Bulgar Devleti için (HÖH)’ün Önemi

– Bulgarların hedefi demokrasiye geçiş ile özellikle de Jelyu Jelev döneminde rejim değişikliği ile birlikte meydana gelebilecek etnik çatışmaların ortaya çıkmasını önlemekti.

Rafet Ulutürk
Rafet Ulutürk

Böyle bir çatışmanın ortaya çıkması Bulgaristan’ı bir kargaşa ortamına sürükleyeceği gibi ülkeyi de dış müdahalelere açık hale getirecekti. Bulgaristan’da etnik çatışma senaryoları daha 1984 yılarında ele alınmış, hatta resmi ortamlarda karşılıklı olarak ne gibi kayıplar vereceği tartışılmaya başlanmıştır. Bu nedenle, Bulgaristan’daki Müslüman-Türk topluluğunun kendi içlerindeki her türlü örgütlenmelerini kontrol altında tutmak için Türk lider adayları lanse edilmesi gerekiyordu. Bunun için de Bulgar gizli servis çalışanı ve Jivkovun bir dönem danışmanı olan Ahmet Doğan liderliğinde HÖH’ün kurulmasının önü açıldı ve medya aracılığı ile yoğun bir propaganda çalışması yapıldı. Böylece Bulgaristan Türklerini çatışmalardan uzak tutacak olan bu yönetim aynı zamanda, Müslüman-Türk topluluğunu kendi köklerinden, dininden, örf ve adetlerinden uzaklaştırmak için çalışacak ve yeni asimilasyon şeklinin ilk ayağını oluşturacaktı.

Bulgarlar 130 yıllık bir sürede şunu çok iyi anlamışlardı; “Bulgaristan’daki Müslüman-Türk topluluğunu asimile etmek için onları dininden ve adetlerinden uzak tutmak ancak kendi içlerinden seçilen insanlarla sağlanabilirdi”. Bu amaca uygun olarak HÖH Yönetim kadrosu da eski Bulgar istihbarat elemanlarından oluşacak şekilde dizayn edilmiştir.

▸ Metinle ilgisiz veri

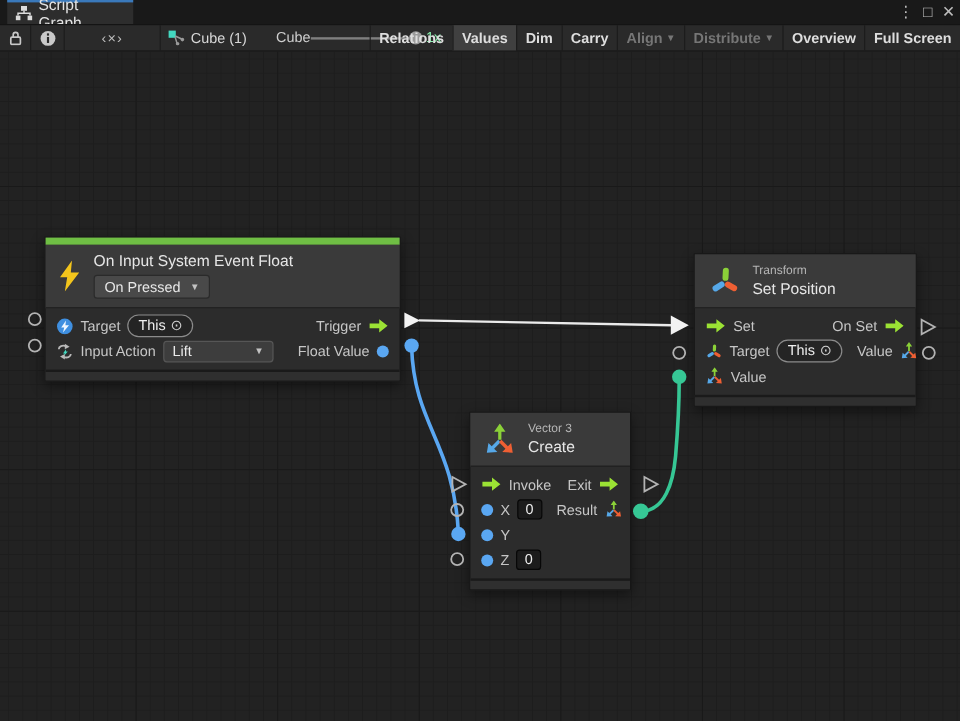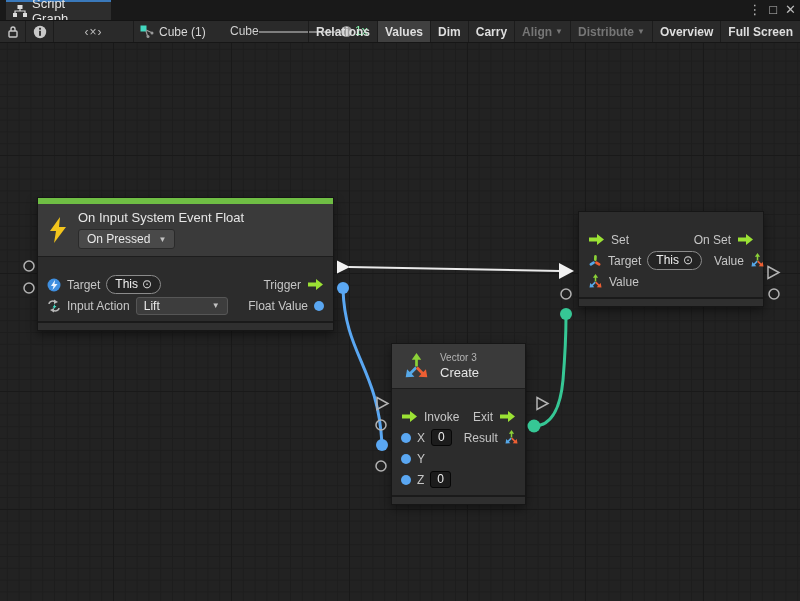"Transform" div.nhead { html: none -> <div> <span> <svg> <rect></rect> <rect></rect> <rect></rect> </svg> </span> <div> <div>Transform</div> <div>Set Position</div> </div> </div> }
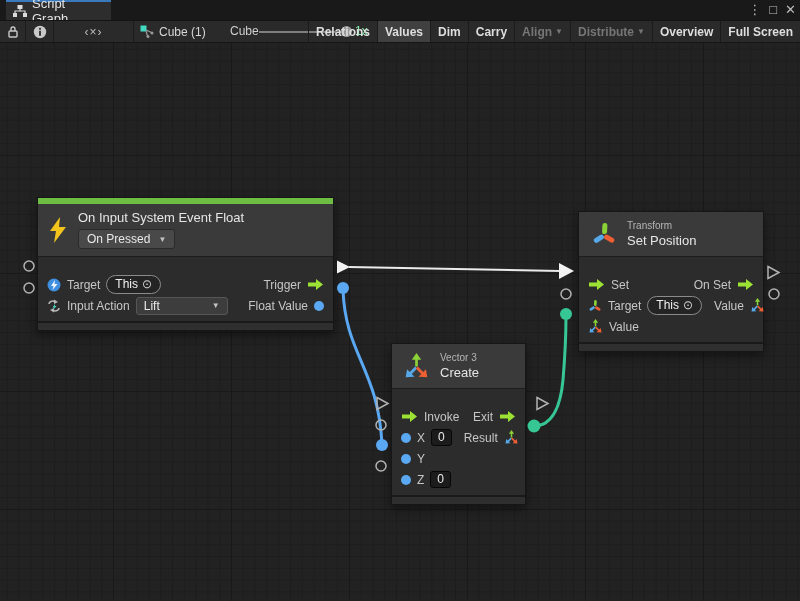"Target" .nbody { padding: 17px 0 5px 0 -> 4px 0 5px 0 }
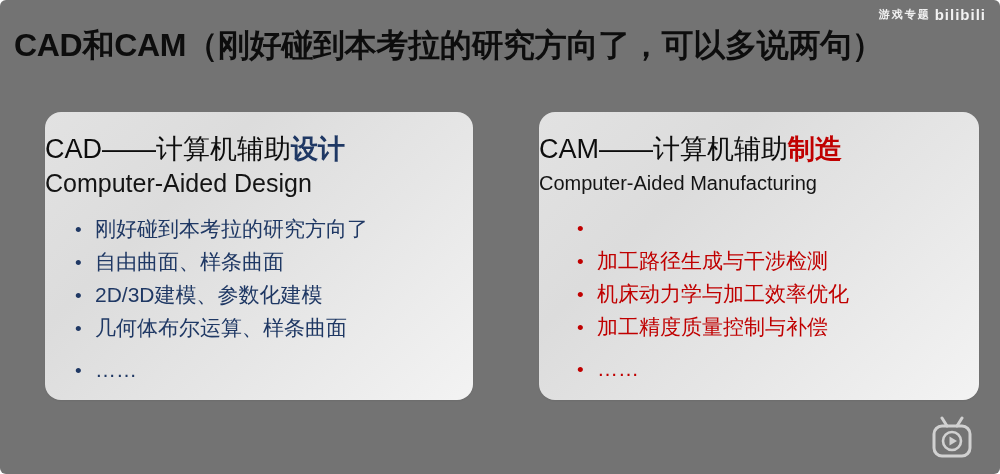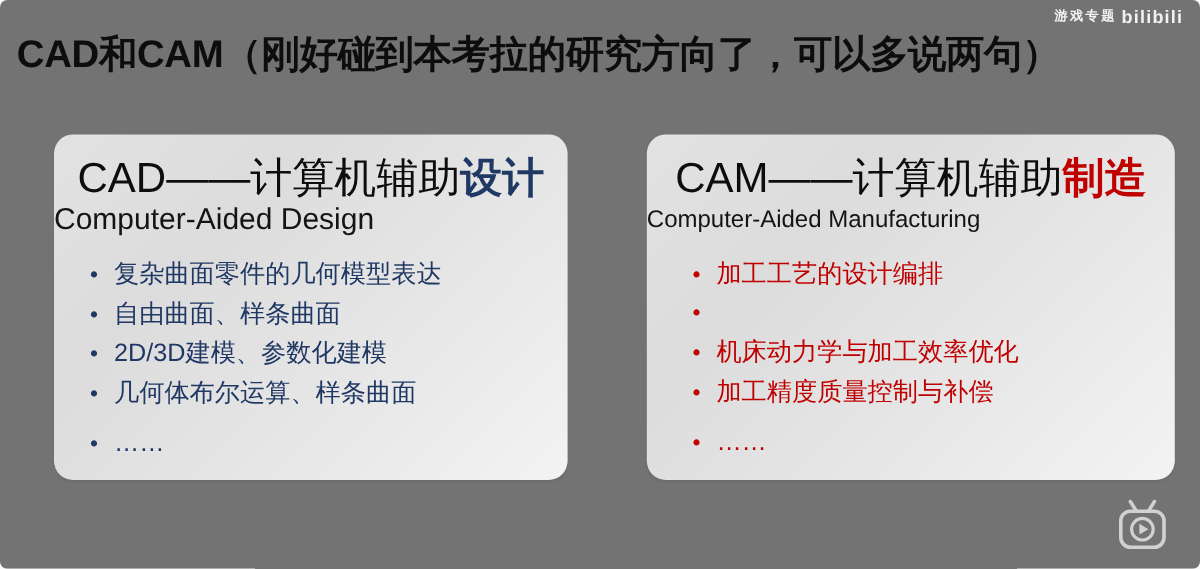"CAD——计算机辅助设计" .card-heading { font-size: 35px -> 27px; text-align: center -> left }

Böylece Bulgar Devleti açısından Müslüman azınlığa yönelik hedef tam olarak tutturulmuştur.

 

Türkler için (HÖH)’ün Önemi

Türklerin hedefi ise yüz yıl süren baskı rejiminden sonra böyle geniş hakların tanınması, özellikle de geçen yüzyılın 70’li ve 80’li yıllarında yapılan soykırım uygulamaları zihinlerde taze iken, birlik ve beraberliği sağlayarak geçmişte yapılanlara asla izin vermemek ve kendilerini korumak için güçlü olmaktı. Bu nedenle HÖH kurulur kurulmaz Bulgaristan’daki Müslüman-Türk topluluğu hemen bu partinin etrafında örgütlendi. HÖH aynı zamanda Bulgaristan Türkleri üzerindeki gerginliği azaltmak ve olası taşkınlıkları önlemek için bir çıkış yolu olmuştur. Bulgaristan’daki Müslüman-Türk topluluğunun gözünde ise HÖH “hak ve özgürlüklerin korunması” uğruna kurulmuş ve tek hedefi bu doğrultuda birlik ve beraberlik içinde hareket etmek olduğuna inandığı bir hareketti. Dışarıdan birlik ve beraberlik adına olan bu hedef tutturuldu görünüyor olsa da bu geçen 20 yıllık süreçte maalesef Müslüman-Türk toplumu kendi benliğinden sürekli uzaklaştırıldı, kimliksizleştirildi.
Çünkü HÖH yöneticileri sanıldığı gibi onlardan değildi.